As with other 5-HT₁ agonists, AXERT has been associated with sensations of heaviness, pressure, tightness or pain which may be intense. These may occur in any part of the body including the chest, throat, neck, jaw and upper limbs.

Dysmenorrhea was infrequent.

The frequencies of less commonly reported adverse events are presented below. However, the role of AXERT in their causation cannot be reliably determined. Furthermore, variability associated with adverse event reporting, the terminology used to describe adverse events, etc., limit the value of the quantitative frequency estimates provided. Event frequencies are calculated as the number of patients who used AXERT in controlled clinical trials and reported an event, divided by the total number of patients exposed to AXERT in these studies. All reported events are included, except the ones already listed in Table 2, and those unlikely to be drug related. Events are further classified within body system categories and enumerated in order of decreasing frequency using the following definitions: frequent adverse events are those occurring in at least 1/100 patients; infrequent adverse events are those occurring in 1/100 to 1/1000 patients; and rare adverse events are those occurring in fewer than 1/1000 patients.

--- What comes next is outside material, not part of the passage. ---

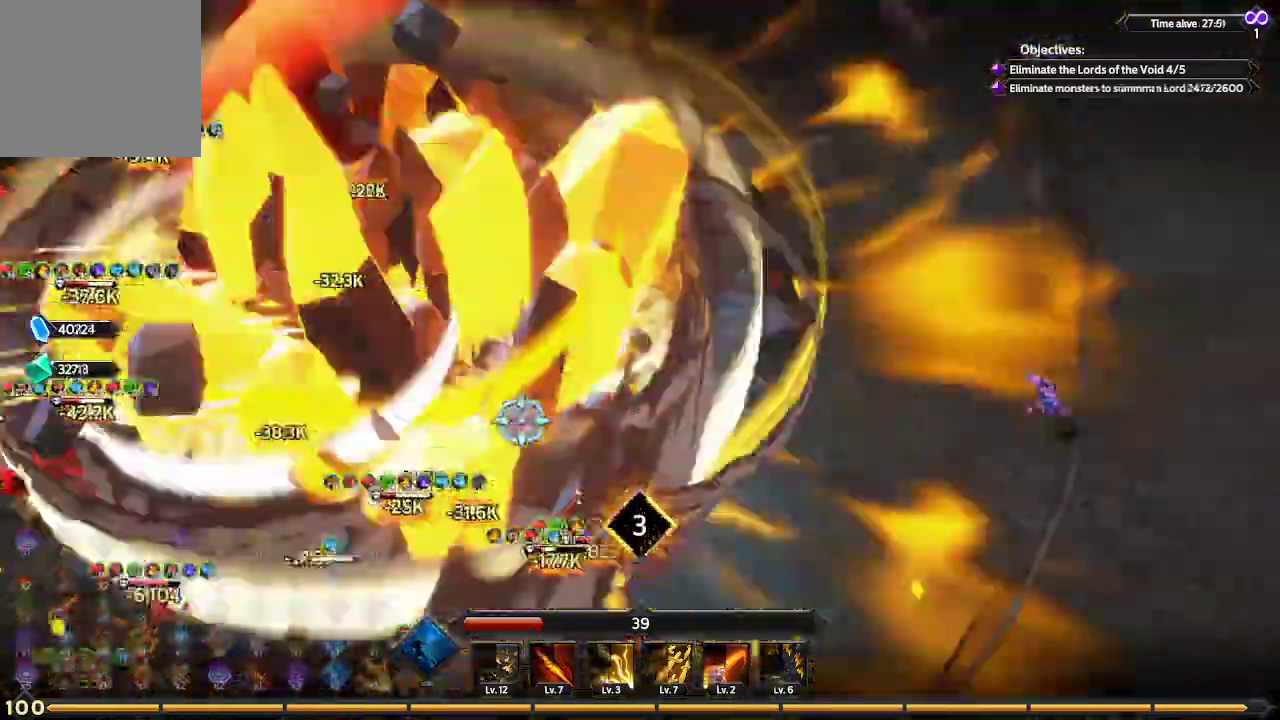
{"buttons": [], "left_stick": "down-right", "right_stick": "down-left", "events": []}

Infrequent were diaphoresis, dermatitis, erythema, pruritus, and rash.

Infrequent were vasodilation, palpitations, and tachycardia. Rare were intermediate coronary syndrome, abnormal cardiac rhythm, hypertension, and syncope.

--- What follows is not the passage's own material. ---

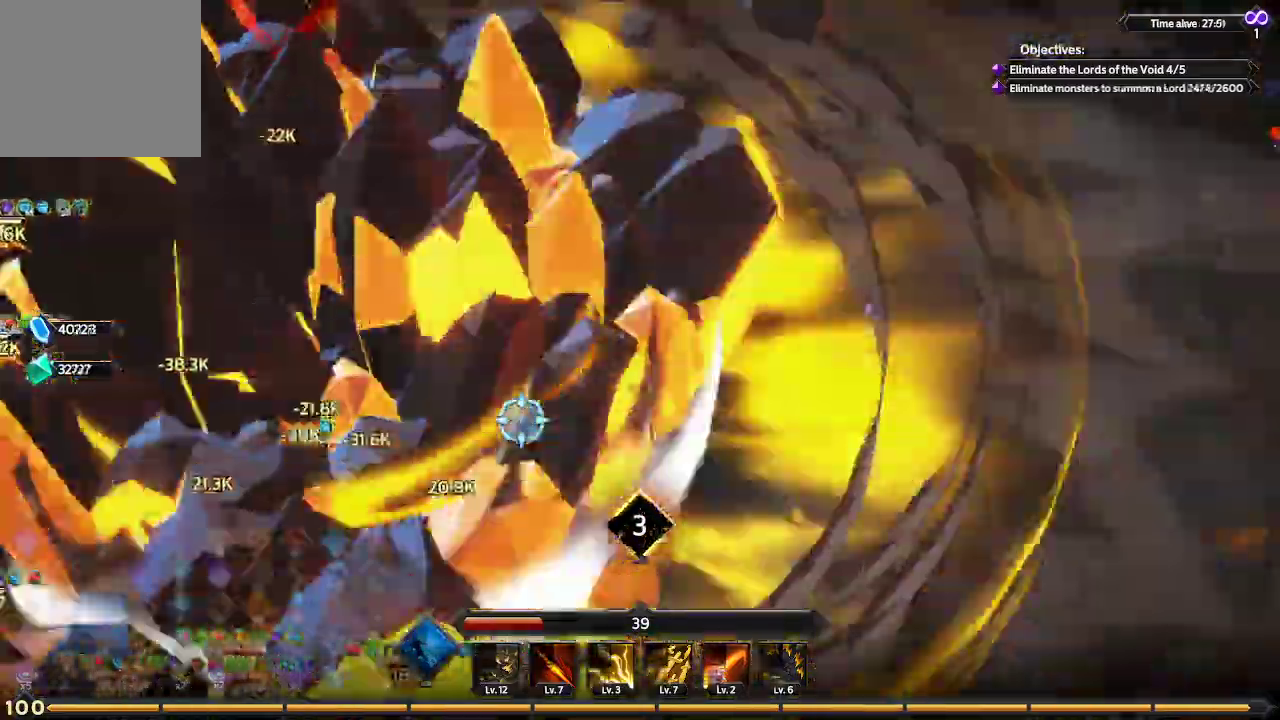
{"buttons": [], "left_stick": "down-right", "right_stick": "down-left", "events": []}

Patients and volunteers receiving single oral doses of 100 to 150 mg of AXERT did not experience significant adverse events. During the clinical trials, one patient ingested 62.5 mg in a five-hour period, and another patient ingested 100 mg in a 38-hour period. Neither patients experienced adverse reactions.

Based on the pharmacology of 5-HT₁ agonists, hypertension or other more serious cardiovascular symptoms could occur after overdosage.

Gastrointestinal decontamination (i.e. gastric lavage followed by activated charcoal) should be considered in patients suspected of an overdose with AXERT. Clinical and electrocardiographic monitoring should be continued for at least 20 hours, even if clinical symptoms are not observed.

The effects of hemodialysis or peritoneal dialysis on plasma concentrations of almotriptan are unknown.

The pharmacokinetics of almotriptan have not been assessed in this population. The maximum decrease expected in the clearance of almotriptan due to hepatic impairment is 60%. Therefore, the maximum daily dose should not exceed 12.5 mg over a 24-hour period, and a starting dose of 6.25 mg should be used (see Pharmacology, Special Populations and Precautions).

In patients with severe renal impairment, the clearance of almotriptan was decreased. Therefore, the maximum daily dose should not exceed 12.5 mg over a 24-hour period, and a starting dose of 6.25 mg should be used (see Pharmacology, Special Populations and Precautions).